New Yorkers are going to have to learn to dance again. After being conditioned to just sit around and blab thanks to years of lounges foisted on us by the city’s no-dance-licenses-for-the-wicked restrictions, the gays are being cannonballed onto the dancefloor with xl, the glossy West 42nd Street club that’s begging them to cut a carpet (if not munch one).
The space—a sort of cross between G Lounge and Splash, attached to a soon-to-open gay hotel complex—will only work if people actually stand up and move their tuchuses around. But between all the zoning bullshit of the past 18 years, the reassimilation of gays into mixed events, and sex apps’ effect on nightlife (no need to go clubbing to get laid anymore), luring people to a dancefloor is almost like asking them to bareback. A lot of people will still do it, but it’s kind of crazy!
The club itself certainly has possibilities. As you enter, there’s a circular bar topped with two foofy floral arrangements, a mirrored inverted-pyramid structure prominently hanging from the ceiling like a growth. It’s Cabaret meets La Cage and a little too old-school gay, though the guys seem to like congregating there since most of them have been lounge-acclimated since coming of age. Strut down the long corridor, and there’s the main event—the dancefloor—which is sometimes packed and other times dotted with confused-looking people, though on one night I went, it was totally curtained off, so people could just stick to the inverted pyramid.
But almost as important to a gay club is the bathroom, which is down two narrow Star Trek–y flights. And it’s surreal all right. The row of urinals is positioned so low, you can easily glance around and see everyone’s business as you do yours. Even if guys don’t dance, peen-lovers will no doubt line up to go to this club just so they can look at all the noodles! But talk about mixed messages. Go one more flight down, and you’ll find that the stalls are rather smallish for sex, and besides, the cologne lady is ready to throw you the evil eye if you even try it.

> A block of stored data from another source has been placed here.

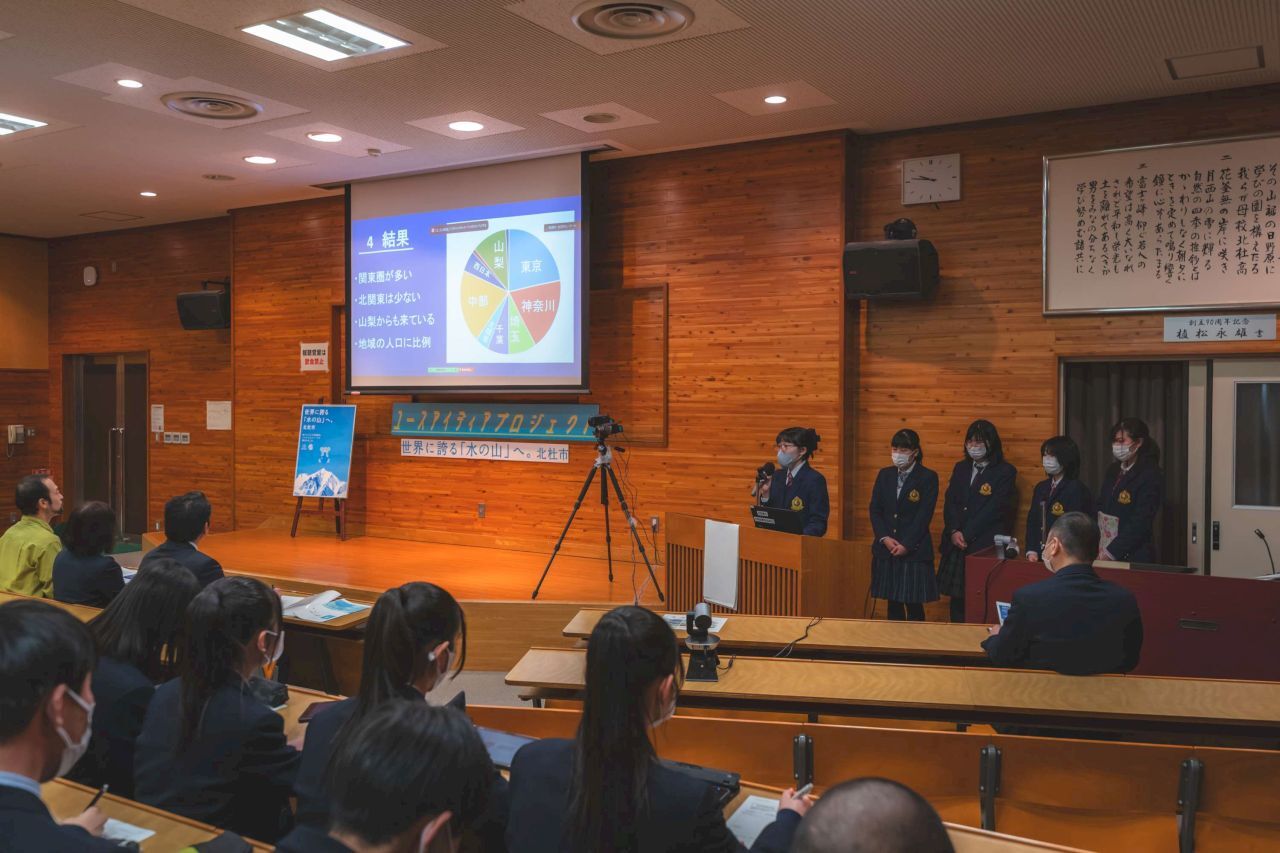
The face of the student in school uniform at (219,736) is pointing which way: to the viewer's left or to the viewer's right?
to the viewer's right

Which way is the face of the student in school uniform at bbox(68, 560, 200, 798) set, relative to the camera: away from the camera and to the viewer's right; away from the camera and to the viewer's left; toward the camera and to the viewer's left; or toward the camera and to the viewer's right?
away from the camera and to the viewer's right

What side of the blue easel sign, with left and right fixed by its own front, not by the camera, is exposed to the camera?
front

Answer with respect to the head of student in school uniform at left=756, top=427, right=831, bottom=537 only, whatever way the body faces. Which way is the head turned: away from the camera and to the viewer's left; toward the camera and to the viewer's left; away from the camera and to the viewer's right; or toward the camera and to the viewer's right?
toward the camera and to the viewer's left

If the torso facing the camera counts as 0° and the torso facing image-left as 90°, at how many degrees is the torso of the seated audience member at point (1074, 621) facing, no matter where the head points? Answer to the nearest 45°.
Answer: approximately 135°

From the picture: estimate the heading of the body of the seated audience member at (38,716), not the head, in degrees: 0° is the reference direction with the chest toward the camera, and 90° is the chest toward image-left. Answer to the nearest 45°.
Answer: approximately 225°

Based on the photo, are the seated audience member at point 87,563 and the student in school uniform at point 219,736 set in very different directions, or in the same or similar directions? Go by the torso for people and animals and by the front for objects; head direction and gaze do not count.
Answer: same or similar directions

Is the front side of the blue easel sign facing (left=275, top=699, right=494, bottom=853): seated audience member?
yes

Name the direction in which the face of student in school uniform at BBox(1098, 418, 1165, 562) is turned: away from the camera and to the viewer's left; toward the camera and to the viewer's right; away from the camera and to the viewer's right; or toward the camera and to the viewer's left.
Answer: toward the camera and to the viewer's left

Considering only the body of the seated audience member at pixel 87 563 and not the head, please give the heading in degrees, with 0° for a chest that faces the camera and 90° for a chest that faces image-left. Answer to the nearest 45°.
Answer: approximately 225°

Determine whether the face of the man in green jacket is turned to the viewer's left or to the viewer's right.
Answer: to the viewer's right

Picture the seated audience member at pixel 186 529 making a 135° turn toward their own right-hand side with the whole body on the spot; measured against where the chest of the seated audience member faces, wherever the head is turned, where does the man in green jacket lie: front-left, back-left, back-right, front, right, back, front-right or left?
back-right

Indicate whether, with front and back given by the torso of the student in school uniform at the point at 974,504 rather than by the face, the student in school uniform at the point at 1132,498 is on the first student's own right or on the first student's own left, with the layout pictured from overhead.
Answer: on the first student's own left

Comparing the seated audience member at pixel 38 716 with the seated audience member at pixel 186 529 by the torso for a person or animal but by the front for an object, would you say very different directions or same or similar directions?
same or similar directions

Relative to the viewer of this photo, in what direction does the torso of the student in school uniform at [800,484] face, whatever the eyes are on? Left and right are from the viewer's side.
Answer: facing the viewer and to the left of the viewer

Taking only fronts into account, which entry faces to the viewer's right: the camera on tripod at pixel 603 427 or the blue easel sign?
the camera on tripod

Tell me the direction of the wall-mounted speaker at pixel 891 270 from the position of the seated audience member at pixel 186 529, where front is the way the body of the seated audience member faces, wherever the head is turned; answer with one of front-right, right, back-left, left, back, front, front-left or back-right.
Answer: front-right
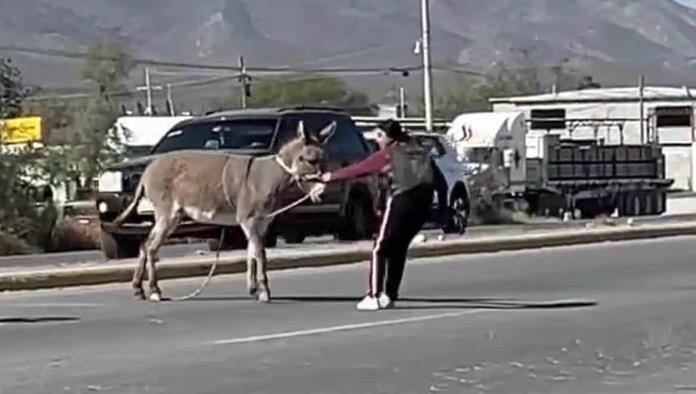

The club’s VIP preview two weeks ago had industry people scoping the space—meaning the main floor—and that included teen idol Aaron Carter, the peroxided cutie who’s doing The Fantasticks not far away. “Why are you here?” I asked him, oozing charm. “It’s family and friends night,” Carter explained—but just then, a plus-size guy swooped in and frantically said something into Aaron’s ear, clearly saving him from my evil doings. A while later, Aaron left through the back door, followed by two girls who had suddenly appeared out of nowhere. Something I said?
The next Thursday at xl, the legendary Susanne Bartsch and Kenny Kenny premiered their weekly “42nd” party there, and in lieu of teen idols from the Snapple Theater Center, there were clubbies with sieves on their faces and Medusa wigs on their heads roaming the place side by side with the T-shirted gays. Kenny said he likes the club because you can go on the dancefloor without being knocked over. But the crowd didn’t seem that light in their loafers at first. The ones who dared to grace the dancefloor generally just stood there, staring at the go-go dancing tableaux of provocatively clad Valkyries and wood nymphs or taking in the seizure-threatening strobe effects. Later, Kenny had the DJ add bass and “play deeper” (“I learned that from Larry Levan”), and that drew some extra people, but most of them still just stood in some kind of immobilized rapture. Apparently, dancing isn’t like bike riding; it has to be totally relearned. Some occasional pandering via really obvious Katy Perry or Rihanna songs might have broken the ice, though as the night went on, things did get more festively physical and dancey-prancey, I must say.
And weirdly aggressive. A girl pushed into my photo op and spilled her drink all over the place. A guy vehemently pitched his line of hangover remedies to me and didn’t seem to care that I never have hangovers because I don’t drink. And someone who does drink kept following me and repeating: “I work for GMHC, and I have a story to tell. They have a horrible CEO.” Party!
Friday nights at xl bring Rockit, the long-running Tony Fornabaio/Brandon Voss event, and that crowd knows how to dance as intricately as they know who’s going to get booted off RuPaul’s Drag Race. At midnight, the place was already packed, and not just the inverted-pyramid area. There was a solid crowd on the dancefloor, and most of them were bobbing up and down and even serving an occasional fist in the air. The high-tech screen showing the bash’s logo in motion—a naked, steroid-y cowboy from outer space flying around on a phallic rocket—obviously provided artistic inspiration.
John Blair‘s JB Saturdays attract cavorting hordes, too, and in fact, every single night of the week there will bring something different, from show tunes to drag-queen shtick to Latin night to more drag queens. One night last week even brought someone screaming at a friend: “You are a horrible person! We paid for that shit, and you didn’t even give us any!” Well, at least no hangover remedies were needed.
So will the club’s elaborate, floral ambitions pay off? I don’t know, but even if Aaron Carter never swings by again, I’ll be there, third urinal from the left. Dancing.